The third challenge of immunotherapy is deciding how to effectively and accurately select the best combination therapy for patients with advanced NSCLC. Anti-PD-1/PD-L1 treatment combined with chemotherapy is proven to have great potential for improving ORRs.[164,165] Apart from chemotherapy, treatments with VEGF, CTLA-4, chimeric antigen receptor T cell, CRISPR-Cas9 gene editing or lymphocyte-activation-protein-3 therapies could provide additional choices for combination strategies in future clinical studies.[17,166-169] Therefore, it is important to establish a standard to guide and determine the most appropriate combination therapy for treating advanced NSCLC.

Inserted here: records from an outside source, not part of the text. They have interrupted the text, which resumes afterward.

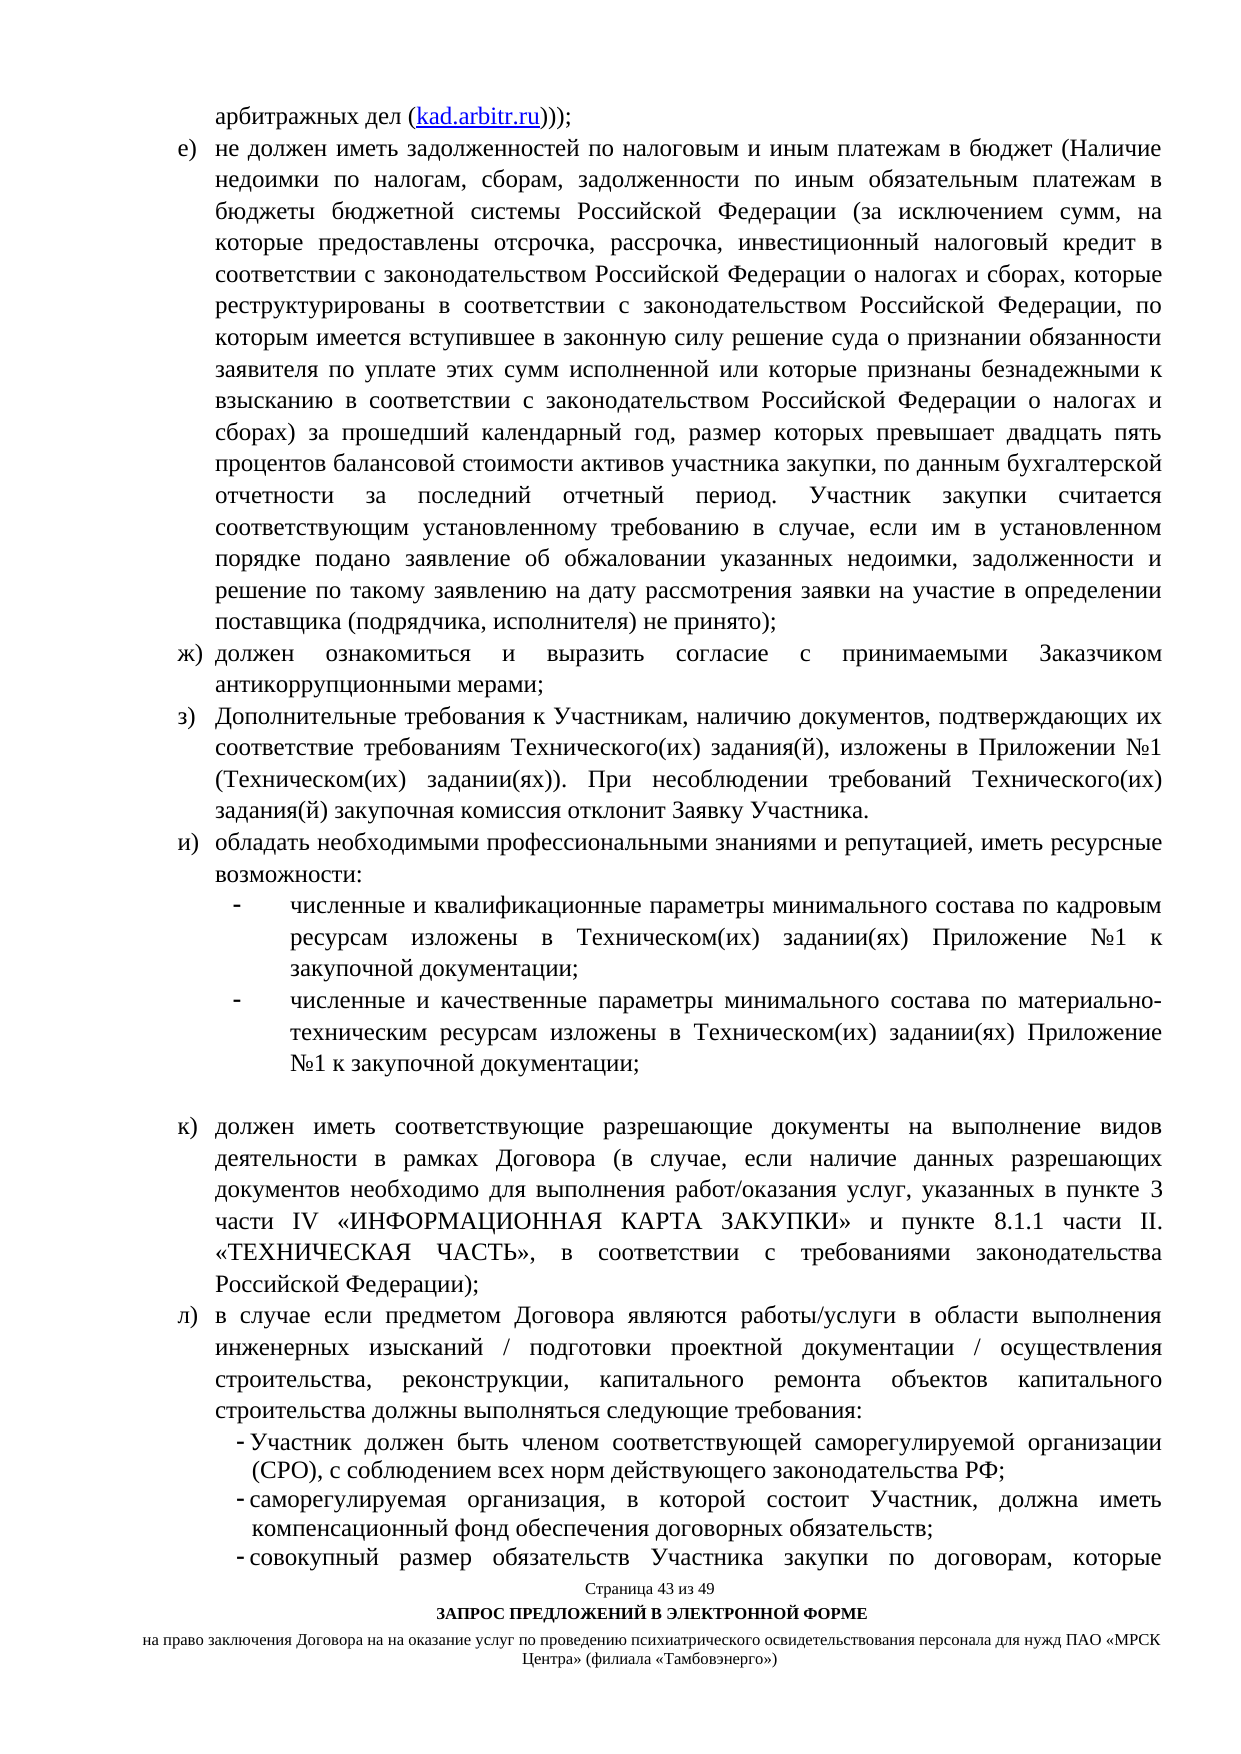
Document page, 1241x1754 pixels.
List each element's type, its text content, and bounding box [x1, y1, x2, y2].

list обладать необходимыми профессиональными знаниями и репутацией, иметь ресурсные возможности: [177, 827, 1163, 887]
list Дополнительные требования к Участникам, наличию документов, подтверждающих их соответствие требованиям Технического(их) задания(й), изложены в Приложении №1 (Техническом(их) задании(ях)). При несоблюдении требований Технического(их) задания(й) закупочная комиссия отклонит Заявку Участника. [177, 701, 1163, 824]
list численные и квалификационные параметры минимального состава по кадровым ресурсам изложены в Техническом(их) задании(ях) Приложение №1 к закупочной документации; [233, 890, 1163, 982]
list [236, 1542, 1163, 1571]
list должен иметь соответствующие разрешающие документы на выполнение видов деятельности в рамках Договора (в случае, если наличие данных разрешающих документов необходимо для выполнения работ/оказания услуг, указанных в пункте 3 части IV «ИНФОРМАЦИОННАЯ КАРТА ЗАКУПКИ» и пункте 8.1.1 части II. «ТЕХНИЧЕСКАЯ ЧАСТЬ», в соответствии с требованиями законодательства Российской Федерации); [177, 1111, 1163, 1298]
list не должен иметь задолженностей по налоговым и иным платежам в бюджет (Наличие недоимки по налогам, сборам, задолженности по иным обязательным платежам в бюджеты бюджетной системы Российской Федерации (за исключением сумм, на которые предоставлены отсрочка, рассрочка, инвестиционный налоговый кредит в соответствии с законодательством Российской Федерации о налогах и сборах, которые реструктурированы в соответствии с законодательством Российской Федерации, по которым имеется вступившее в законную силу решение суда о признании обязанности заявителя по уплате этих сумм исполненной или которые признаны безнадежными к взысканию в соответствии с законодательством Российской Федерации о налогах и сборах) за прошедший календарный год, размер которых превышает двадцать пять процентов балансовой стоимости активов участника закупки, по данным бухгалтерской отчетности за последний отчетный период. Участник закупки считается соответствующим установленному требованию в случае, если им в установленном порядке подано заявление об обжаловании указанных недоимки, задолженности и решение по такому заявлению на дату рассмотрения заявки на участие в определении поставщика (подрядчика, исполнителя) не принято); [177, 133, 1163, 635]
list в случае если предметом Договора являются работы/услуги в области выполнения инженерных изысканий / подготовки проектной документации / осуществления строительства, реконструкции, капитального ремонта объектов капитального строительства должны выполняться следующие требования: [177, 1301, 1163, 1424]
list саморегулируемая организация, в которой состоит Участник, должна иметь компенсационный фонд обеспечения договорных обязательств; [236, 1484, 1163, 1542]
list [177, 101, 1163, 130]
list должен ознакомиться и выразить согласие с принимаемыми Заказчиком антикоррупционными мерами; [177, 638, 1163, 698]
list численные и качественные параметры минимального состава по материально-техническим ресурсам изложены в Техническом(их) задании(ях) Приложение №1 к закупочной документации; [233, 985, 1163, 1077]
list Участник должен быть членом соответствующей саморегулируемой организации (СРО), с соблюдением всех норм действующего законодательства РФ; [236, 1427, 1163, 1484]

The fourth challenge is that some patients who are resistant to anti-PD-1/PD-L1 therapy experience a poor prognosis after treatment. The underlying resistance mechanism is a very complicated process, and little is known about the potential tumour-related antigens associated with TMB resistance to anti-PD-1/PD-L1 therapy or the genetic determinants of a good prognosis.

Conclusion

To date, four anti-PD-1/PD-L1 drugs, including pembrolizumab, nivolumab, atezolizumab and durvalumab, have been registered and approved for the neoadjuvant, first-line and second-line treatment of NSCLC. With the approval of ICIs, immune-checkpoint therapy based on modulating PD-1/PD-L1 signalling provides more choices for treating advanced NSCLC patients. However, the ORR after ICI treatment is only 14–20% in NSCLC patients who are not identified beforehand as being likely to experience a good prognosis. Therefore, identification of predictive biomarkers is crucial for selecting patients with NSCLC who would most benefit from anti-PD-1/PD-L1 therapy. Although the clinical application of anti-PD-1/PD-L1 therapy is still at an early stage, there are an increasing number of ongoing clinical trials to assess the efficacy of anti-PD-1/PD-L1 treatment. EGFR mutation rates and microbiome differences may affect the efficacy of anti-PD-1/PD-L1 treatment. ALK rearrangements in patients with advanced NSCLC are associated with beneficial outcomes and prolonged mOS from anti-PD-1/PD-L1 treatment compared with chemotherapy, when administered as second-line treatment. Patients with KRAS mutations experienced a longer mPFS and mOS than patients without a KRAS mutation using anti-PD-1/PD-L1 treatment, thus immunotherapy may be a promising strategy with KRAS mutation of NSCLC owing to regulating immune response. Therefore, with the continuous development of clinical trials, more retrospective and prospective clinical studies need to comprehensively evaluate more underlying biomarkers to improve treatment efficacy and enable more NSCLC patients to benefit from ICIs for anti-PD-1/PD-L1 therapy.